I like to serve it warm out of the oven with vanilla ice cream and a drizzle of caramel. Ahh! the simple pleasures.  Apple a day, keeps the doctor away...  make this dessert, nobody is staying away.


Apple Crumble with Almond Crunch
Crumble:
1 1/2 cups flour
1/2 cup brown sugar
1/2 cup chopped almonds
1 tsp. baking powder
1 tbsp. vanilla extract
1/2 cup oil
1 egg , beaten
pinch of salt

Filling:
6 apples, peeled,cored and chopped
1/2 cup brown sugar
1 tsp. cinnamon
1/2 tsp. nutmeg
pinch of salt
3 tbsp. margarine
1 tbsp. cornstarch

Combine all ingredients to form crumble. Scoop 1-2 tbsp. on the bottom of each ramekin or press half the mixture on the bottom of a 9 inch pan. set aside.

In a saute pan melt margarine. Add remainder of ingredients until apples are soft and liquid is evaporated, about 15 minutes. Spoon apple filling over crumble mixture  and finish with remainder of crumble on top.

Bake at 350 degrees  for 30 minutes for ramekins or 45 minutes for 9 inch pan.

Monday, May 21, 2012

Three Cheese Spinach Lasagna Pinwheels


Where to begin? To tell you all about my love for spinach?  Rather how about confess that I ate the whole plate?  Decisions, decisions what's a girl to do.

Let's state some facts. Shavous is  a few days away.

Don't have patience to hang out in the kitchen all day, when the weather outside is gorgeous?

Want a delicious, satisfying dish that's simple to prepare?

Last but not least, Ingredients you probably have at home and you can whip this up anytime, and freeze for later use. Now calm down, The recipe is coming, I know you want it.


Three Cheese Spinach Lasagna Pinwheels
1 box lasagna noodles
1 15oz. container ricotta cheese
3 eggs, beaten
1 32 oz. bag frozen chopped spinach, thawed and thoroughly drained
1/2 cup parmesan cheese
1 tsp. garlic powder
1 tsp. onion powder
dash of black pepper
1/4 tsp. salt
1 jar favorite marinara sauce
1 cup shredded mozzarella cheese. for topping

Cook lasagna noodles in a large pot of boiling water with 1 tbsp. salt for 8-10 minutes. Rinse under cold water and set aside.

To prepare filling. Combine defrosted spinach,eggs, ricotta, parmesan and spices mix well.


Lay out each lasagna strip place a few tablespoons of spinach cheese mixture and roll up. (Make sure to keep edges clean for a beautiful presentation). Follow with remaining lasagna noodles. Pour some marinara sauce on the bottom of your baking dish. Add each lasagna roll up on top of marinara sauce and make sure pasta fits snugly in the pan. Finish with remaining marinara sauce and sprinkle mozzarella cheese on top.
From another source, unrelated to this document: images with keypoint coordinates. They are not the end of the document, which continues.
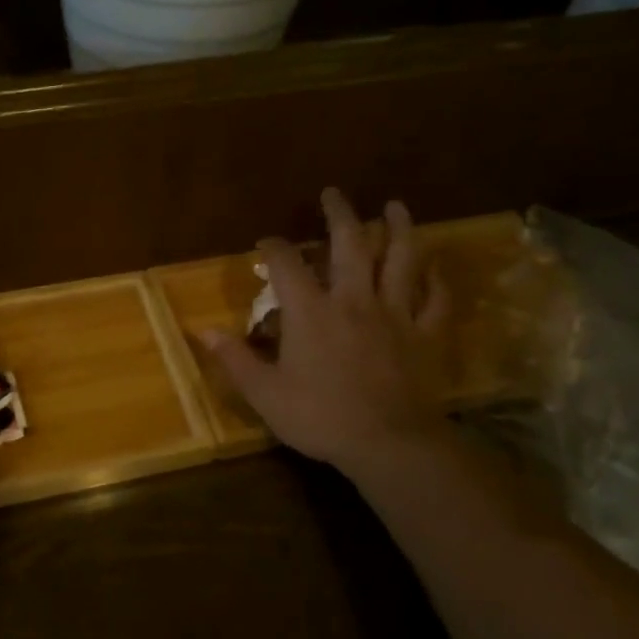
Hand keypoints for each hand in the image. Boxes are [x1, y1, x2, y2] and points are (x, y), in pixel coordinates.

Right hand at [204, 189, 453, 474]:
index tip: (265, 243)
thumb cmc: (320, 417)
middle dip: (340, 214)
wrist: (388, 443)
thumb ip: (235, 359)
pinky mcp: (425, 334)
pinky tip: (433, 269)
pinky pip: (435, 299)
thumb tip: (203, 331)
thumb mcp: (265, 394)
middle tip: (333, 194)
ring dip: (399, 229)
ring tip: (396, 207)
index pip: (287, 264)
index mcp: (310, 312)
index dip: (274, 247)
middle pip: (350, 243)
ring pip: (401, 259)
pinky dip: (435, 281)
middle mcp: (353, 300)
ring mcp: (395, 314)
Bake at 350 degrees covered for 20 minutes. then uncover and bake additional 10 minutes.

Friday, May 18, 2012

Chocolate Hazelnut Cheesecake Truffles

Day #2 of Cheesecake Truffle Madness, here we go!

This truffle has a combination of white and milk chocolate. I know like one ain't enough? Please don't forget the sweet delicate cream cheese filling, and the crunchy hazelnuts. Play around with the combinations, another one of my favorites is adding some creamy peanut butter instead of the white chocolate in the filling. Finishing it off with some salted peanuts on the chocolate shell.
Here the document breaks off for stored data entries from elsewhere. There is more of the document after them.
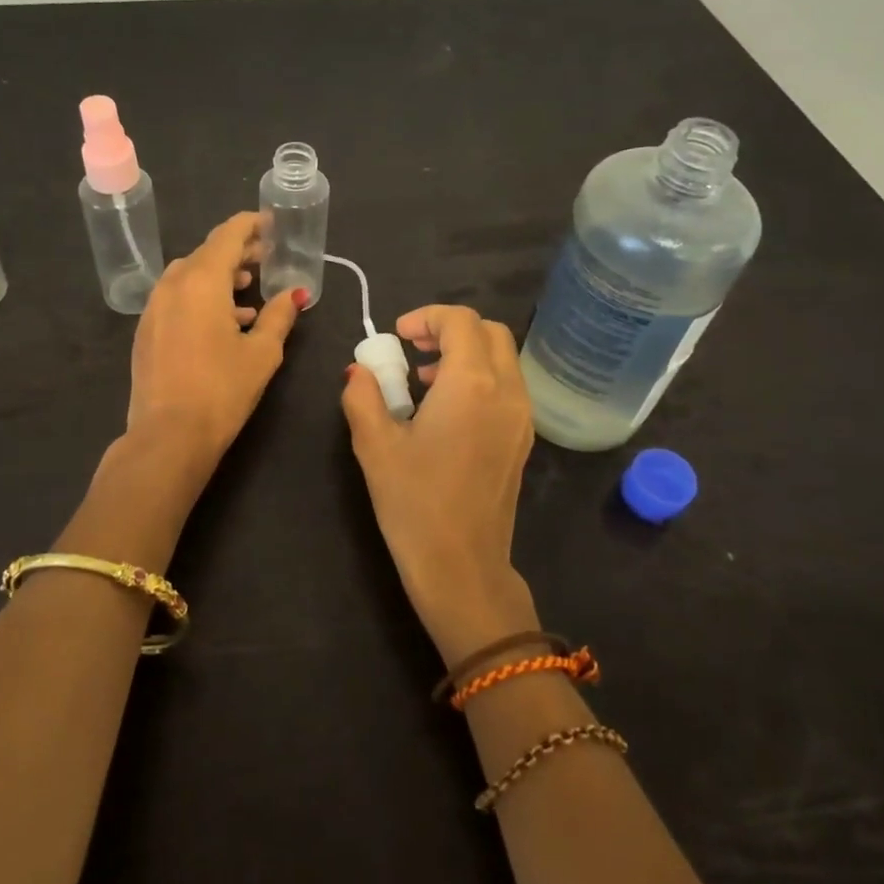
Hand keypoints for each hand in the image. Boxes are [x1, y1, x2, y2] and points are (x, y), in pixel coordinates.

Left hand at [127, 211, 304, 468]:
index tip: (270, 224)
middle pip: (206, 254)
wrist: (168, 435)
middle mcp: (172, 285)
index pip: (227, 235)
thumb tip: (295, 293)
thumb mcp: (262, 352)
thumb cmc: (222, 390)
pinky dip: (200, 298)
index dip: (250, 225)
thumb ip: (279, 315)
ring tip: (247, 294)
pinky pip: (176, 299)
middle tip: (265, 258)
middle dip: (237, 252)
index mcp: (202, 281)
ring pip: (189, 277)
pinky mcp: (146, 331)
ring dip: (218, 277)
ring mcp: (154, 308)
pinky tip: (223, 324)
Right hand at [341, 305, 539, 664]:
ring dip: (466, 353)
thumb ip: (363, 396)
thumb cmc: (414, 503)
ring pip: (502, 359)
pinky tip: (446, 411)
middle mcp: (506, 391)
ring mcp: (521, 417)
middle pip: (489, 332)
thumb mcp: (374, 445)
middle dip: (450, 329)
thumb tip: (360, 371)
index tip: (397, 336)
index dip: (426, 316)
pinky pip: (507, 387)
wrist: (462, 566)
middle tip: (413, 349)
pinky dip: (480, 378)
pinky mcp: (522, 440)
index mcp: (471, 384)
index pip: (461, 321)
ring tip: (423, 381)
What is your favorite truffle combination?


Chocolate Hazelnut Cheesecake Truffles
12 oz. Cream Cheese
6 oz. white chocolate, melted
2 tbsp. heavy cream
1 tsp. vanilla extract
3/4 cup powdered sugar

Garnish
chopped toasted hazelnuts
Milk chocolate, melted

Combine in mixing bowl cream cheese, vanilla extract and powdered sugar; mix until creamy and smooth. Add heavy cream to melted white chocolate mixture and add to cheese mixture. Place mixture in the freezer for 5-6 hours or overnight to harden.

Prepare a parchment lined baking sheet set aside.
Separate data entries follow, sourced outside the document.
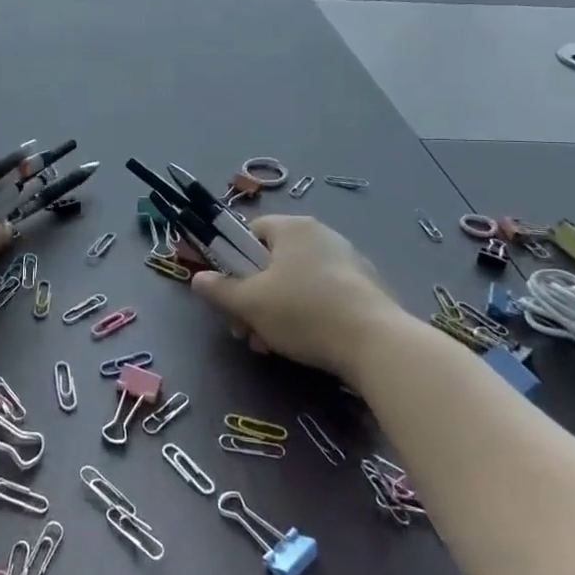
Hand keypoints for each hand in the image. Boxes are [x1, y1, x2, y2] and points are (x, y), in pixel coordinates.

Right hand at [190, 215, 403, 383]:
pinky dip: (308, 316)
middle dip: (254, 297)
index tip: (231, 294)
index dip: (234, 262)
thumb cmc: (304, 312)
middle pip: (273, 262)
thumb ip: (219, 290)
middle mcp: (322, 235)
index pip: (252, 232)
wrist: (377, 344)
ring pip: (296, 283)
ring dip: (276, 312)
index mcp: (294, 228)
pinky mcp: (367, 289)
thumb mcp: (250, 303)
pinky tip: (305, 346)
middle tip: (246, 330)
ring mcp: (348, 261)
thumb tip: (198, 279)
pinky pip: (324, 296)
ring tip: (272, 346)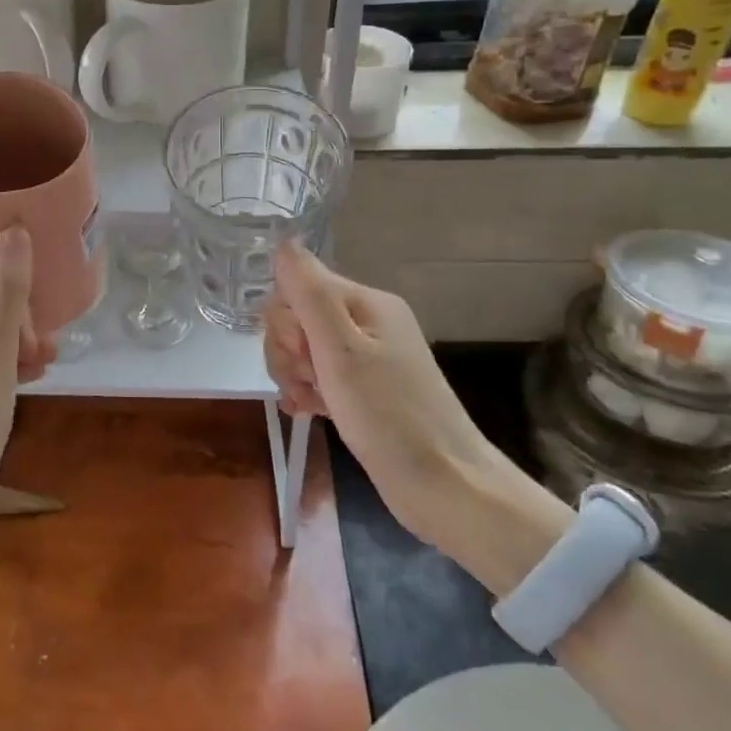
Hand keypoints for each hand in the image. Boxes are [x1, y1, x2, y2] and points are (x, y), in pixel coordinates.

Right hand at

Using a small ice cream scoop or melon baller, scoop mixture and place on parchment lined baking sheet. To smooth out the truffles dampen your wands with a drop of water and smooth out any rough edges. Place back in the freezer for a few hours or overnight.

Dip each truffle into melted milk chocolate, then add some chopped hazelnuts. Store in refrigerator in air tight container until ready to serve.